-- Exercise goal --
Nothing should appear in the answer except the lines below from the line containing "D. The member" through the line containing "(VI) A qualified", copied exactly, with pictures left out.

*** Data listing ***

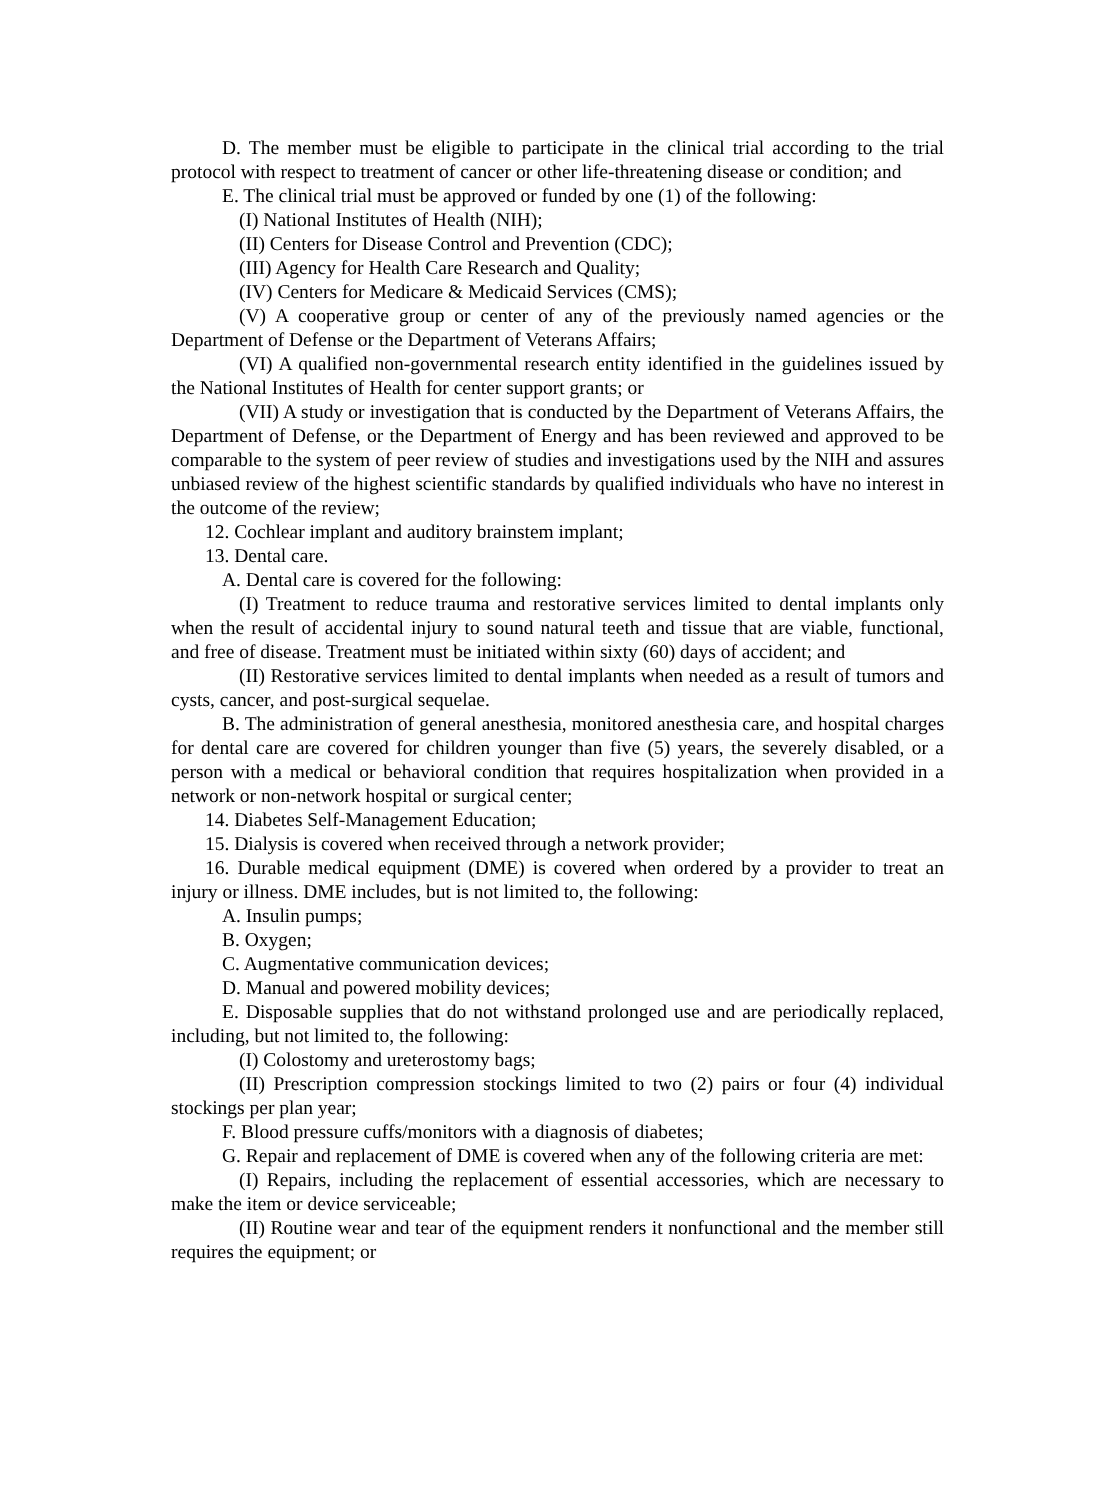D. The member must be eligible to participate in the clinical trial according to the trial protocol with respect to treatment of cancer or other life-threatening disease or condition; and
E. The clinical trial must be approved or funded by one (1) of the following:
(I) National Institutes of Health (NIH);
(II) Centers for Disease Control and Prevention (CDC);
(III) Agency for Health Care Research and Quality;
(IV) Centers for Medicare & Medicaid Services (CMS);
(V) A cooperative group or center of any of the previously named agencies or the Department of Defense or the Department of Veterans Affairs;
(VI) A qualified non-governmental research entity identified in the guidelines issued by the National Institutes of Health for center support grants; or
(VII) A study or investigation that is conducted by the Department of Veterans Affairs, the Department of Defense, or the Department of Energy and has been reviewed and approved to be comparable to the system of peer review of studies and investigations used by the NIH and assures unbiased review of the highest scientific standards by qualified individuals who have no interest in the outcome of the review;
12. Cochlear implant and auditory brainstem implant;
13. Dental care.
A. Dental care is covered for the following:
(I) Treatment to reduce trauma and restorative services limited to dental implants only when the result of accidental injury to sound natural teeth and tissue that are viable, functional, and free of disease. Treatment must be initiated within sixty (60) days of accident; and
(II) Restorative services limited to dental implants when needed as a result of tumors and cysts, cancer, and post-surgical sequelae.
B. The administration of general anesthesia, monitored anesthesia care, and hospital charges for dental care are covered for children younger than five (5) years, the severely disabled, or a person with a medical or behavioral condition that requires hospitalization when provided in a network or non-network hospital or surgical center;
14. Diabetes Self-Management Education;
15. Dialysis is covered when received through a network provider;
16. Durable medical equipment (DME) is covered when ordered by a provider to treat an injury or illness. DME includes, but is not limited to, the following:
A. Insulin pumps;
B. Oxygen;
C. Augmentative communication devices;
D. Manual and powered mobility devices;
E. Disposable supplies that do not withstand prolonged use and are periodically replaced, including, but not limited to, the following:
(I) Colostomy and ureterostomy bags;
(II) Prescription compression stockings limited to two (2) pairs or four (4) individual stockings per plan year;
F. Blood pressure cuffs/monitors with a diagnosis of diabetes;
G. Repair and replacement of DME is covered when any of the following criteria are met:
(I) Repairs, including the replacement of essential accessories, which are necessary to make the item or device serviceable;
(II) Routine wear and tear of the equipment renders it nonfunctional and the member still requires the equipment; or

*** End of Data listing ***
*** Data listing ***

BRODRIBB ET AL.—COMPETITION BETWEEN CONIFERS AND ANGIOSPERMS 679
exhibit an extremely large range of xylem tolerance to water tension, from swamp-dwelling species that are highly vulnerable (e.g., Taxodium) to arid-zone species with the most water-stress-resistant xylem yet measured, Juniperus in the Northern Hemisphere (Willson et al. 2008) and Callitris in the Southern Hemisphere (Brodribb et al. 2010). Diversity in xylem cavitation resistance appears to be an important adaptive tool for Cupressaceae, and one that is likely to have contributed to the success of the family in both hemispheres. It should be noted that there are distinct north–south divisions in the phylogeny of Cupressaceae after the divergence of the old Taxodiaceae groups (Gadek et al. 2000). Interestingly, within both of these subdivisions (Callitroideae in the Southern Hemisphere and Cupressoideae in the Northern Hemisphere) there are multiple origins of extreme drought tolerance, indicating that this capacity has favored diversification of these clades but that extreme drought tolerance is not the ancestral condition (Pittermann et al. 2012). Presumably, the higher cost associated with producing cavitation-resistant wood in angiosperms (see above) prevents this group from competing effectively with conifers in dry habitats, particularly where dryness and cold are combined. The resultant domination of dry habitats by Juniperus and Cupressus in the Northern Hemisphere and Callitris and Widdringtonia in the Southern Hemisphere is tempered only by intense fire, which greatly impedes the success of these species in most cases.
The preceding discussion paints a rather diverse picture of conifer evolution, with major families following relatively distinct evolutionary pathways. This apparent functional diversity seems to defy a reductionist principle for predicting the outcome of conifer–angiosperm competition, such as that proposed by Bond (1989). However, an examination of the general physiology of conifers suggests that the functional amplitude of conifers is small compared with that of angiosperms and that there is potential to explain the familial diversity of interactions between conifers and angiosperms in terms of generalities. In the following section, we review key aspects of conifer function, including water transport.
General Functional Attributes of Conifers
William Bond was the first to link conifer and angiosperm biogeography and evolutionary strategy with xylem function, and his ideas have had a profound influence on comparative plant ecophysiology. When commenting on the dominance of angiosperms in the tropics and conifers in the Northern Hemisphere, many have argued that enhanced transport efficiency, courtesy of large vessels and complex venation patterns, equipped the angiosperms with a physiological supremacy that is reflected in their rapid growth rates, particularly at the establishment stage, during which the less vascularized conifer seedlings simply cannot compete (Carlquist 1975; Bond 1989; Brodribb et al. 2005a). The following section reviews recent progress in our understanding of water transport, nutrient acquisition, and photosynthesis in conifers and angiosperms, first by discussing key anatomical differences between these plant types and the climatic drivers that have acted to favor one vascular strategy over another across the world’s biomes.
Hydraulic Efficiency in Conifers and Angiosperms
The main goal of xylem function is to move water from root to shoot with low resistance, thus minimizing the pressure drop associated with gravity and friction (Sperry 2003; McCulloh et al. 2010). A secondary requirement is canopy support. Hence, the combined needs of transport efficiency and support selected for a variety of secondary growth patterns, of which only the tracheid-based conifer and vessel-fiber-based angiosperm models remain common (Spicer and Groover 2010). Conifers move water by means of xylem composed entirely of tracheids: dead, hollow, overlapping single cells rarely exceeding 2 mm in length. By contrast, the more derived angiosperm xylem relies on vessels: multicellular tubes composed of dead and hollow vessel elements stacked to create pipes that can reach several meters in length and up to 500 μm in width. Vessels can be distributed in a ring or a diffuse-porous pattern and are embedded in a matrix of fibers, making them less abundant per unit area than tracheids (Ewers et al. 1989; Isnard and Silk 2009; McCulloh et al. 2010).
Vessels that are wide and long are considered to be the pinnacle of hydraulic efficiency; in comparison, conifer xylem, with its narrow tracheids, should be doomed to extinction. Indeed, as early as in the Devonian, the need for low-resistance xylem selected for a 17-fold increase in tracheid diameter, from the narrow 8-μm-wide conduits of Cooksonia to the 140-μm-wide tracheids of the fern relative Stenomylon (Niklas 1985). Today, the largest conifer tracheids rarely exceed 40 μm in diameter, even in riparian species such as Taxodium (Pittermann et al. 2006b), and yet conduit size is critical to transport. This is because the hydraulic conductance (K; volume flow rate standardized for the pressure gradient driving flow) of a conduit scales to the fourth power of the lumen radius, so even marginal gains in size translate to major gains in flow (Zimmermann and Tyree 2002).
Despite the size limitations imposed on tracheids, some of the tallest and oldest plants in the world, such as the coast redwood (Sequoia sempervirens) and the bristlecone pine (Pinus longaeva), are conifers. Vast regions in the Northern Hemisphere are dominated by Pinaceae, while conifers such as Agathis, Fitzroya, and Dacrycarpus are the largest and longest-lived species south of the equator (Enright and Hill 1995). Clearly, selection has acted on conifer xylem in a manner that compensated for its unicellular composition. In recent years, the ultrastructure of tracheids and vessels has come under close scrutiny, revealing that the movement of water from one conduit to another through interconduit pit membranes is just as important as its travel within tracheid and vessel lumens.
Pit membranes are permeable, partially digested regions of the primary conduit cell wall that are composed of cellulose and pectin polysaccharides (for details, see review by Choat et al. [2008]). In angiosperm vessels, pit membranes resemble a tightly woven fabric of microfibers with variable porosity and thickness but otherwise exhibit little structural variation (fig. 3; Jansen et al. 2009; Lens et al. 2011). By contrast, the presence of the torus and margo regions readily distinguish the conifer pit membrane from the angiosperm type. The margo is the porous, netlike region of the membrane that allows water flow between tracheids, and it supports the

*** End of Data listing ***
*** Data listing ***

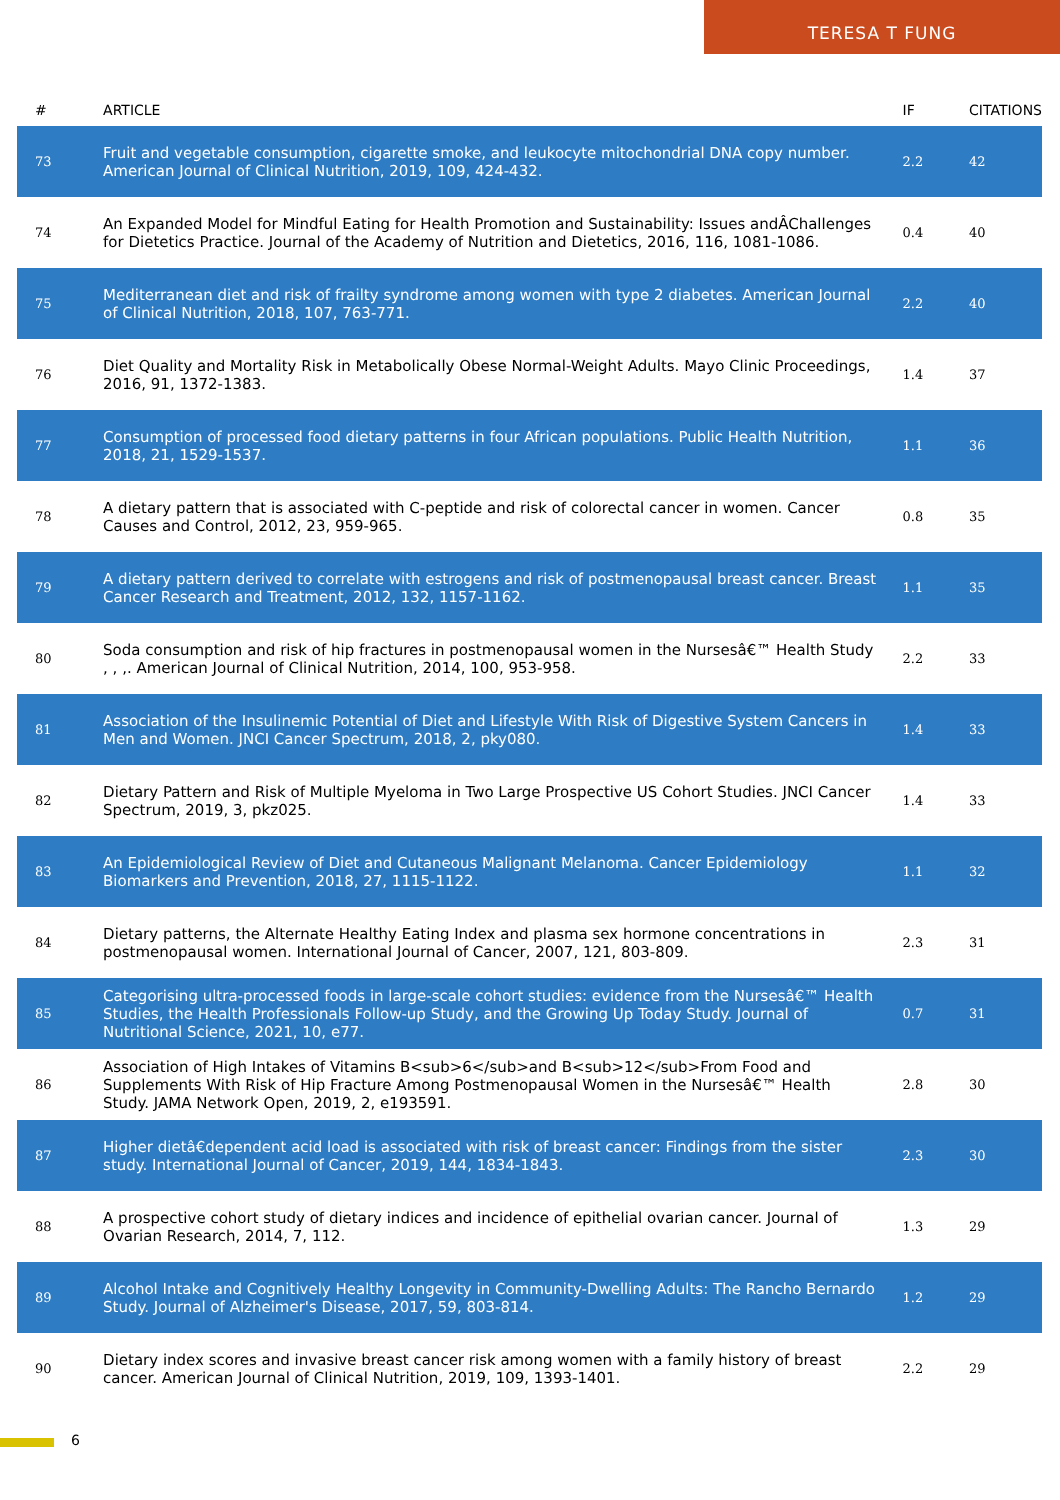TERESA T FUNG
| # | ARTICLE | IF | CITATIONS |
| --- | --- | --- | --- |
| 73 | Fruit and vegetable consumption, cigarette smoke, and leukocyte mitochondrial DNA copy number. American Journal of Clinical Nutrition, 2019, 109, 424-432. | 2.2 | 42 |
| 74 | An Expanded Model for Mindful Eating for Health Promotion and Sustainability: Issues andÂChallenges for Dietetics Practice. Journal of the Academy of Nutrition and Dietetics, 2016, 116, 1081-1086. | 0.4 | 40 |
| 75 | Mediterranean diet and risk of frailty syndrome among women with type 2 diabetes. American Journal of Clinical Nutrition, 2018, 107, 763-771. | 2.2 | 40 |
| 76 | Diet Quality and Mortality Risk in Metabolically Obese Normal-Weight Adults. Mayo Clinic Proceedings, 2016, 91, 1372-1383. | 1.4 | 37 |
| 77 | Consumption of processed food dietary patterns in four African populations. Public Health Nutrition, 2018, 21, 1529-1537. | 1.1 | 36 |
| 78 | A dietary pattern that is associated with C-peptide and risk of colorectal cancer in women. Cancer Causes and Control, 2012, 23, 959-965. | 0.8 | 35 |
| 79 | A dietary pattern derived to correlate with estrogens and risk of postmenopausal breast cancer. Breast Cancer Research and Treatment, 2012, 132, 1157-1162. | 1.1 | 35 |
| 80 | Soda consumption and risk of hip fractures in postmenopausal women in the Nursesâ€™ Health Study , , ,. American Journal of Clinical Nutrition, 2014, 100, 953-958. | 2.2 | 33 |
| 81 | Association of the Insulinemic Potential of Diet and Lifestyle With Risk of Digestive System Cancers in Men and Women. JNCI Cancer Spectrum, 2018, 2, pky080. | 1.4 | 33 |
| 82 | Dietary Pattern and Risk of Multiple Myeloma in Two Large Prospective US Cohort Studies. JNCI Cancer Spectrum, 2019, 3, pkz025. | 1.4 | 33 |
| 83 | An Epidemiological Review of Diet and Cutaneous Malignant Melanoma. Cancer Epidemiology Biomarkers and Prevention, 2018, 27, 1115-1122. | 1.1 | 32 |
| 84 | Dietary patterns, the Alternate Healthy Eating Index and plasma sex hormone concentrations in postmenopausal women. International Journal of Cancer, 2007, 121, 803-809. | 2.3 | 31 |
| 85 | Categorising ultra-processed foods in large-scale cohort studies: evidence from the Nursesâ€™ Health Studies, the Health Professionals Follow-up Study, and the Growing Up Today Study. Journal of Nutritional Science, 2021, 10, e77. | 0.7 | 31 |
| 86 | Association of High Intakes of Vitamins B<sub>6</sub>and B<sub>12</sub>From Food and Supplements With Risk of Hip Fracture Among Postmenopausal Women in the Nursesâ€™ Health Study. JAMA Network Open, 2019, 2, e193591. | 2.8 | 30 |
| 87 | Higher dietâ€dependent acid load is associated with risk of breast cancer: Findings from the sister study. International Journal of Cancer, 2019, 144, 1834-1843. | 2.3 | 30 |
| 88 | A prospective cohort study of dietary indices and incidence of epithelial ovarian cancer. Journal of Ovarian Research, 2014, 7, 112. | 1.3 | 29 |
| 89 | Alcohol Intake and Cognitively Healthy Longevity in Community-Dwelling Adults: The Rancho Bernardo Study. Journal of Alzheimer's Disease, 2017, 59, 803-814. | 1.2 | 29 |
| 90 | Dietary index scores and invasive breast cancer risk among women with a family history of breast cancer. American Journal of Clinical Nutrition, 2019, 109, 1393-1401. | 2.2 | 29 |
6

*** End of Data listing ***

-- Answer to the problem --
D. The member must be eligible to participate in the clinical trial according to the trial protocol with respect to treatment of cancer or other life-threatening disease or condition; and
E. The clinical trial must be approved or funded by one (1) of the following:
(I) National Institutes of Health (NIH);
(II) Centers for Disease Control and Prevention (CDC);
(III) Agency for Health Care Research and Quality;
(IV) Centers for Medicare & Medicaid Services (CMS);
(V) A cooperative group or center of any of the previously named agencies or the Department of Defense or the Department of Veterans Affairs;
(VI) A qualified non-governmental research entity identified in the guidelines issued by the National Institutes of Health for center support grants; or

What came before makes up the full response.